Seen 6 different people with buckets the other night. Sure theyre taking out the big bass that are in there but dont give them the benefit of the doubt, there are fish under 15" taken out by morons all the time in there. Jim said it right before, that pond should be catch and release only...Just in the past few years more "new" people started fishing. Blame it on the economy or whatever, fishing is a fairly cheap activity compared to everything else out there. And when I talk to people who arent very logical when it comes to fishing, most of them think whatever you catch, you eat. And when I explain when I bass fish its purely for sport, not for the filets, I sort of get a weird eye. All I know is you see buckets on the bank all the time in there anymore and it actually frustrates me a bit. Theres nothing wrong with fishing tournaments every 2-3 weeks or so for 6 hrs. Thats not goin to hurt the population whatsoever. Making that pond catch and release only would make a huge impact on size and quality fishing in there.


----------



## bassman64 (Jul 10, 2007)

I think that making it catch & release only probably won't help much because it still won't stop the people who don't care.I don't know what the solution is.Seems like whenever I strike up a conversation with anyone keeping fish,they always seem to play the "ignorance card"......I didn't know that was a bass......I didn't know that they have to be 14"/15" long....I didn't know that there was a closed season...etc...etc... I get upset sometimes,but "stupidity" isn't illegal,so the best I think that I can do for now is to pollitely attempt to educate them.Okay,thanks for letting me vent...time to get off my soapbox and go fishin,see ya all on the water!


----------



## Flyfish Dog (Nov 6, 2007)

jbrown said:


> Please explain your logic on why tournament fishing is going to ruin pond 8. None of the fish are taken home... all are released, and healthy at the time of release. What's hurting pond 8 are all the wing-wangs fishing from the banks, throwing 2-4 lbers in 5 gallon buckets and taking them home to the deep fryer.
> 
> Oh and you'd have to be a complete moron to get lost in pond 8. Where exactly is "way in the back" of pond 8??? If you do get lost in there, you need a lot more than a GPS unit. I could see someone getting confused in pond 10, but certainly not pond 8.

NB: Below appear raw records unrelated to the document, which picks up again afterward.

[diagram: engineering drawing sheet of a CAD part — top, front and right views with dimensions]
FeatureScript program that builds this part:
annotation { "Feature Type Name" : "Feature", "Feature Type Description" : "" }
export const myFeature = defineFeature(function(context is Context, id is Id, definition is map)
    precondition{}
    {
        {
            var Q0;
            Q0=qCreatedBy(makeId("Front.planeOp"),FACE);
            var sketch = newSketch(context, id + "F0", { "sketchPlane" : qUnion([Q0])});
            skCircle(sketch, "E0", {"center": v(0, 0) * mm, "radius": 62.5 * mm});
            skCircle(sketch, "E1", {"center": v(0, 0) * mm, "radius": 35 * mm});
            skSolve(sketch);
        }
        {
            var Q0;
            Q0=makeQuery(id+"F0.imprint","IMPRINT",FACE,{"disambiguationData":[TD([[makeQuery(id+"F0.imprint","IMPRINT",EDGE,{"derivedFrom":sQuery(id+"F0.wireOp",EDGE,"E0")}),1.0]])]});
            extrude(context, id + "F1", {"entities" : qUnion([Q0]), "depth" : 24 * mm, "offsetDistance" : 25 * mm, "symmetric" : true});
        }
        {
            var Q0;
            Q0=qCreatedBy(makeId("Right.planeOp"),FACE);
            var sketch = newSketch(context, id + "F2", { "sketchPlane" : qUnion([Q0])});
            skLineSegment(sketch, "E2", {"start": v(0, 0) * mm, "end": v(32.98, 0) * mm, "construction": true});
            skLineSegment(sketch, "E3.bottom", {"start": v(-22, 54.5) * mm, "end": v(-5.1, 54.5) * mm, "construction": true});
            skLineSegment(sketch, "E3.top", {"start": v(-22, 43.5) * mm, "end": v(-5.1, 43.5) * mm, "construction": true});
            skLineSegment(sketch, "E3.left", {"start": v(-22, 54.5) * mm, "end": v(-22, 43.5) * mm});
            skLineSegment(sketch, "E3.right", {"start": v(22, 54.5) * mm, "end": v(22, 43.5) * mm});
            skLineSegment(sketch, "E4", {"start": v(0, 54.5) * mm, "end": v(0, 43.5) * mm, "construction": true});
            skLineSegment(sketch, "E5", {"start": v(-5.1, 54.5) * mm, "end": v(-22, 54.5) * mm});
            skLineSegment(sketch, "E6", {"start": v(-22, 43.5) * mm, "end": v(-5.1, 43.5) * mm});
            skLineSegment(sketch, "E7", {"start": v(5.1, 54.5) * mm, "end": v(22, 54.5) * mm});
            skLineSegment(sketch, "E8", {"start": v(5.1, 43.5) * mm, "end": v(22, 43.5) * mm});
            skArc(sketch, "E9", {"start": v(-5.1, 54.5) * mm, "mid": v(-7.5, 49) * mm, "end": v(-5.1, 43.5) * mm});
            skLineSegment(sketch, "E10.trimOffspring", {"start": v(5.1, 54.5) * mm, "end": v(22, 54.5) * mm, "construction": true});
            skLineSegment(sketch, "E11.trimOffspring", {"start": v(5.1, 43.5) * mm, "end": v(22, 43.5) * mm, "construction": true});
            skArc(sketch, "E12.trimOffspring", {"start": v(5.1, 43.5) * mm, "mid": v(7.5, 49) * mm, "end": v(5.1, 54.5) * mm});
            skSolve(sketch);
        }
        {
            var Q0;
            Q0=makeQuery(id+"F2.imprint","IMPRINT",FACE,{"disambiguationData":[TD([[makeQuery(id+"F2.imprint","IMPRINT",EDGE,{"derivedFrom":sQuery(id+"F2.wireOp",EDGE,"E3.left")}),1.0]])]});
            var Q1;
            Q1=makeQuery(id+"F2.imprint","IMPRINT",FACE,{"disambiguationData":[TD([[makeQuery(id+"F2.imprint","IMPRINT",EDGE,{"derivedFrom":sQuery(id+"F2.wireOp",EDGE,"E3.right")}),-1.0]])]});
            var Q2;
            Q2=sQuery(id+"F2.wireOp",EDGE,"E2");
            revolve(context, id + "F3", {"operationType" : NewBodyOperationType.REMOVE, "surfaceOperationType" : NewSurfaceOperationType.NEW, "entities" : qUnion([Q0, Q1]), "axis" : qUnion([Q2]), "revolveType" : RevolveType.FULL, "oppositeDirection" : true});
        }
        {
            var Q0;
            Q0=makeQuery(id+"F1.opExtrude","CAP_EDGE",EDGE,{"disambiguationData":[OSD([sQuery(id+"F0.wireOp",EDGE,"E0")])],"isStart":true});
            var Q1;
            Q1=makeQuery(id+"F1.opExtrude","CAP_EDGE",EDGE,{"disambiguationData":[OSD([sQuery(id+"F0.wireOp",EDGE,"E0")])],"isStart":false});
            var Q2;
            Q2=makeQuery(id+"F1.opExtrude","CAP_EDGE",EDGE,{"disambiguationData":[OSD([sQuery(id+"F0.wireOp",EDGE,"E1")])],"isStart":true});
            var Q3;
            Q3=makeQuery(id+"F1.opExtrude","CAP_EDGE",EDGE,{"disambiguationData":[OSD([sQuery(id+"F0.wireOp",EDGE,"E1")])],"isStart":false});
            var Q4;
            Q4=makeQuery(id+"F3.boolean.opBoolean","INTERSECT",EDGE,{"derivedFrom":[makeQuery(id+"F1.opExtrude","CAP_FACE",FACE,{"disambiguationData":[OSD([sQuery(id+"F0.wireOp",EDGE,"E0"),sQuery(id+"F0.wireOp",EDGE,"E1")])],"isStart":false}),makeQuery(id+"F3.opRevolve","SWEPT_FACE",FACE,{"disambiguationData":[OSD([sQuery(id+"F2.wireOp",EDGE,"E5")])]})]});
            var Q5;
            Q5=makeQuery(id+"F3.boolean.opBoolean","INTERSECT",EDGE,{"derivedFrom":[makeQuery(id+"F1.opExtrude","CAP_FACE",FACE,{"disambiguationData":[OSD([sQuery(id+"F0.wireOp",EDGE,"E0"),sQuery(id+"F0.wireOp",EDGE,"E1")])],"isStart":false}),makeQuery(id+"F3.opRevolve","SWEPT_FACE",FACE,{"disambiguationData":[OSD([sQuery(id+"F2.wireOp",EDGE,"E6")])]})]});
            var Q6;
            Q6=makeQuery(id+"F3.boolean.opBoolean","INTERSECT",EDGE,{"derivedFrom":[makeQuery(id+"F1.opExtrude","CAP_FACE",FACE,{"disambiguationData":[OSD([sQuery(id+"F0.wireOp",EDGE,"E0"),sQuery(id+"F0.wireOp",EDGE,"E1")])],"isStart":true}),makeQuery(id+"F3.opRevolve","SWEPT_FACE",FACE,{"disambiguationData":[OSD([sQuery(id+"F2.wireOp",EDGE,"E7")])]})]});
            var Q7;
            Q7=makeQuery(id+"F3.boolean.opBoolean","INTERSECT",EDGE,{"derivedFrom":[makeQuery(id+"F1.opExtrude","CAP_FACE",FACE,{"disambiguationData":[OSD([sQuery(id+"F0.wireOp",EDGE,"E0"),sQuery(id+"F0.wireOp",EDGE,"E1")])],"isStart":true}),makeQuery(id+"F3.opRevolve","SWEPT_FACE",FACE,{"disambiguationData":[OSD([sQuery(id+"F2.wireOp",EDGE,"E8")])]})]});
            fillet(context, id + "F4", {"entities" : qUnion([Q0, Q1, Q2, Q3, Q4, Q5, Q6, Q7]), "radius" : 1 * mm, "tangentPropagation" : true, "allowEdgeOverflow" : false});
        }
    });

Yea, I meant #10 not 8. If that is the case with the ignorant bucket meatheads then what has happened to the Officers that patroled the area as they seem to be there all the time long ago. Maybe I am wrong about the tournaments but it felt that there was one every other weekend on there lately. In time that will put a lot of pressure on the bass fishery.


----------



## flippin fool (Apr 3, 2006)

Flyfish Dog said:


> Yea, I meant #10 not 8. If that is the case with the ignorant bucket meatheads then what has happened to the Officers that patroled the area as they seem to be there all the time long ago. Maybe I am wrong about the tournaments but it felt that there was one every other weekend on there lately. In time that will put a lot of pressure on the bass fishery.

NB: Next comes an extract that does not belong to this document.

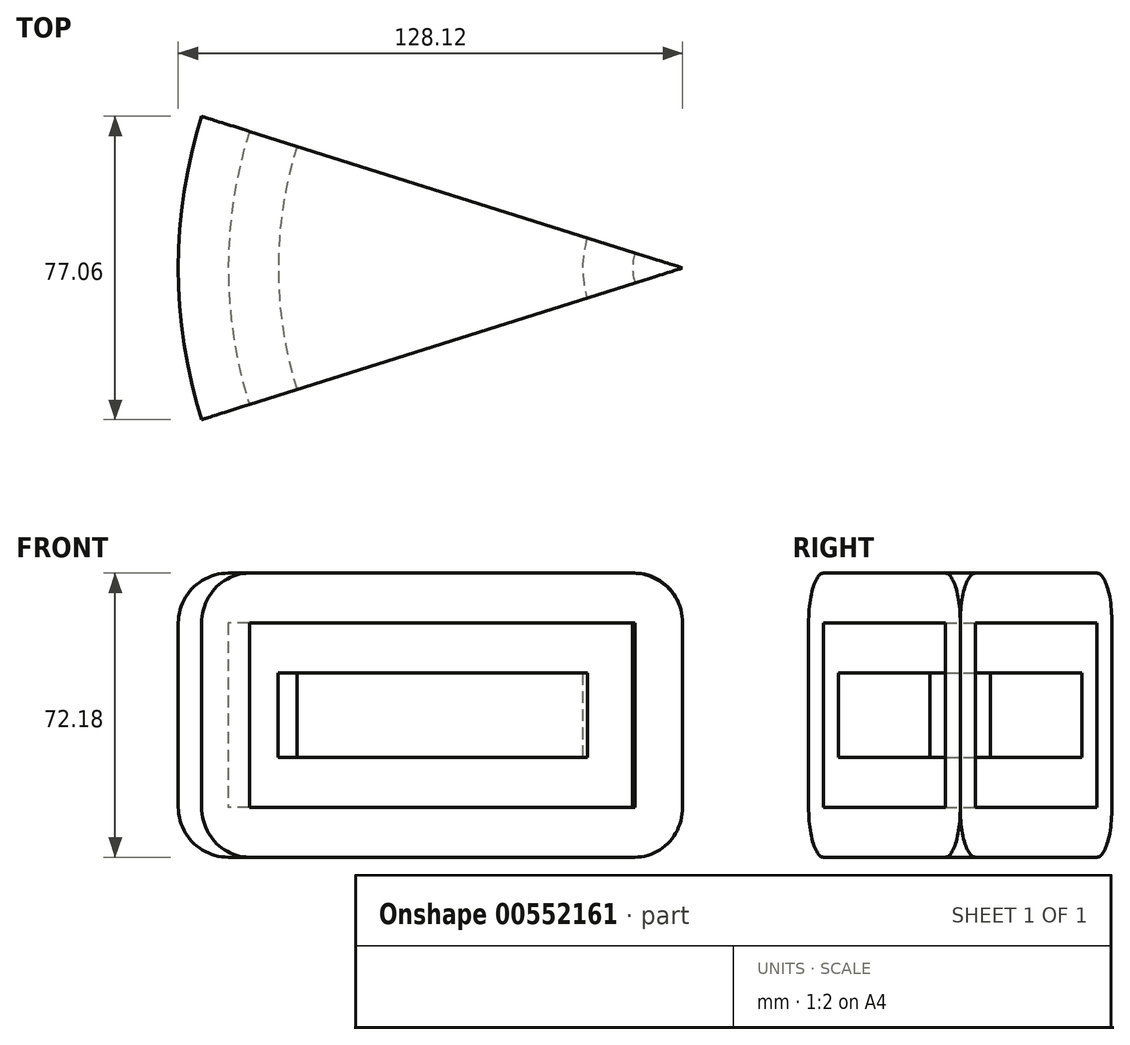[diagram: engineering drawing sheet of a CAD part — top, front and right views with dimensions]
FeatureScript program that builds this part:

its not just any 1 thing. its the pressure from the tournaments, the people keeping legal fish, the people keeping illegal fish, the bad economy that has more people fishing for food, and the fact that we have half a billion post on here about how good it is/was with pics of nice fish. that has more and more people coming to check this place out. i hope im looking on the bright side by saying maybe in a couple years we will have a booming population of big fish again through selective harvest...kinda only time will tell what is gonna happen to that place


----------



## peckwadsworh (Apr 23, 2009)

been fishing at all ponds since late 80's. Great place to hone your bassin skills. i agree that there are too many fish being taken illegally or for the wrong reasons. But, there are plenty of fish for us all to catch. How do i get into one of your tourneys?


----------



## flippin fool (Apr 3, 2006)

have to wait til next year now


----------



## Scum_Frog (Apr 3, 2009)

The tournament series is done until next year, but we will probably do a small tourny here and there spratically this year still....probably small $10 or $20 ones.....once one is going to get put together we will post it online and let whoever show up and join!

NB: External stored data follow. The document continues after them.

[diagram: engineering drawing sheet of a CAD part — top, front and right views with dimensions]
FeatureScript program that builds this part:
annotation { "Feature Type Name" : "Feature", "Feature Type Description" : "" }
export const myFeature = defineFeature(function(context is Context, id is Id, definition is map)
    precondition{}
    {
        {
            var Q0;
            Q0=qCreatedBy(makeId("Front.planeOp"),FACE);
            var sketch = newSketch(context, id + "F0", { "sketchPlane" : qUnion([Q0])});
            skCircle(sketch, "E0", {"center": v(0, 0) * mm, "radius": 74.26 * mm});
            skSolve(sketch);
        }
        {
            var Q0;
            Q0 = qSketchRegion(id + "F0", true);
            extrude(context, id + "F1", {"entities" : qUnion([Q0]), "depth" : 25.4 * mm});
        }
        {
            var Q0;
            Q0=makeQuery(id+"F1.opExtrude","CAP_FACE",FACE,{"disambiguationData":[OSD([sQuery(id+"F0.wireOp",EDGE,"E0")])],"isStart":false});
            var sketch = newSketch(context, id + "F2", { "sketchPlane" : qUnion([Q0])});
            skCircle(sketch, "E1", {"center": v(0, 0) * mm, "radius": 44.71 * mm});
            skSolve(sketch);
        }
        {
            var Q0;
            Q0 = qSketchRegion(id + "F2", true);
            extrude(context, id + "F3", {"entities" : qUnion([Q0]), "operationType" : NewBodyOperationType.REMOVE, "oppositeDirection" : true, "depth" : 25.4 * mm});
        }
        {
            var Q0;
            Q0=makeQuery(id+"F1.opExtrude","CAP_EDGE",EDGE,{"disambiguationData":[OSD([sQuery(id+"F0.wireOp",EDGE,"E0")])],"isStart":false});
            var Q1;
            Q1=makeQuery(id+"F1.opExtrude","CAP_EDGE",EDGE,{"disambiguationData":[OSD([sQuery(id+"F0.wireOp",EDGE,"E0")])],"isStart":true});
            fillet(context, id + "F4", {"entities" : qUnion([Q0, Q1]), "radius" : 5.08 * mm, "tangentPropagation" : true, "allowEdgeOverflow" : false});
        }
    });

Also I think all the people keeping 12-15" fish out of pond 8 is whats deminishing the population in the pond. Not us having our tournys who do a catch and release.


----------



## peckwadsworh (Apr 23, 2009)

thanks, i'll be hittin #6 and #2 this week, i'll let you know how i do. Caught a nice pike in #6 earlier this year. Crazy day. Caught a crappie, pike, catfish, and bass. All on spinner bait.


----------



## thistubesforu (Mar 30, 2009)

how big was the northern


----------



## peckwadsworh (Apr 23, 2009)

30". crappie was decent. i'd love to find more of them.


----------



## Flyfish Dog (Nov 6, 2007)

Not a crazy day, thats a a great dy!IMO Nice pike also!!


----------



## thistubesforu (Mar 30, 2009)

nice, its good to see some pike in some of those ponds considering the division stopped stocking them in the 80's.


----------



## KingFisher89 (Feb 22, 2007)

Pond 10 has the most pike in it


----------



## idontknow316 (Mar 21, 2008)

The last time I caught a pike at Resthaven was in 1989, when I was a little kid. I was fishing with a float and a worm, and caught a pike. I don't think there are many pike left in any ponds at Resthaven, and if you did happen to catch one you are pretty darn lucky. You guys have got to start taking cameras with you, almost everyone at least has a cell phone capable of taking pictures. Not saying you didn't catch a pike this year, I'm just saying that you are pretty lucky to have caught one.


----------



## peckwadsworh (Apr 23, 2009)

any of you guys had any luck crappie fishing in castalia?


----------



## idontknow316 (Mar 21, 2008)

Years ago I did, my cousin and I used to go all the time. The best crappie bite was in pond 10. I have not tried for crappie at Resthaven in many years. But I have heard of some people getting them there.


----------



## peckwadsworh (Apr 23, 2009)

the largest bass ive ever caught at resthaven.. maybe i'll catch her again someday


----------



## peckwadsworh (Apr 23, 2009)




----------



## idontknow316 (Mar 21, 2008)

Thats is a nice Resthaven bass.


----------



## thistubesforu (Mar 30, 2009)

in the spring pond 10 gets fished pretty hard for crap pies. personally i never have much luck although i did catch a 15 1/4 incher about three weeks ago out of 10. was using a 5.5 inch strike king shad-a-licous.


----------